During pre-due diligence the team is looking for synergies that can be achieved and as such can generate value for the company.
This could allow the price to go up. But how does the seller and the buyer know that the deal is at the right price?
Or said differently, how does the buyer know he paid too much? how does the seller know he sold for a too low price?
There’s no single “right” price — it depends on each party’s expectations. Buyers pay based on synergies and future potential, sellers aim to maximize value through competitive processes. If both sides feel the deal supports their strategy, it’s likely a fair price.
As a rule, I do not believe synergies should be considered in the price. Yes, synergies should be integral to the acquisition thesis, but these come with risk, and should not be accretive to the offering price. As studies have shown, the majority of M&A transactions are failures for the acquirer and are good value for the sellers. Instead, prices should be set with an intent to be ‘fair’ in comparison to NPV and market comparables. Of course, there is often pressure as M&A practitioners to close deals, and standing firm to the ‘right’ price can be easier said than done.

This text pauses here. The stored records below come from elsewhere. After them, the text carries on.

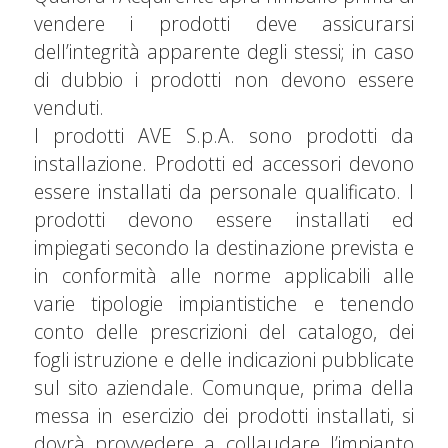
vendere i prodotti deve assicurarsi
dell’integrità apparente degli stessi; in caso
di dubbio i prodotti non devono essere
venduti.
I prodotti AVE S.p.A. sono prodotti da
installazione. Prodotti ed accessori devono
essere installati da personale qualificato. I
prodotti devono essere installati ed
impiegati secondo la destinazione prevista e
in conformità alle norme applicabili alle
varie tipologie impiantistiche e tenendo
conto delle prescrizioni del catalogo, dei
fogli istruzione e delle indicazioni pubblicate
sul sito aziendale. Comunque, prima della
messa in esercizio dei prodotti installati, si
dovrà provvedere a collaudare l’impianto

I agree with John in that the anticipated synergies shouldn’t be considered in the offering price. While synergies are often notes as part of the strategic rationale of the deal, the price offered should “work” for both sides based on fair value and the market.
Determining the right price to buy a company can be challenging. During the pre-due diligence phase, the team aims to identify potential synergies that could add value and possibly increase the price. But how can both the buyer and the seller be sure the deal is fair? This is where proper evaluation through due diligence plays a crucial role.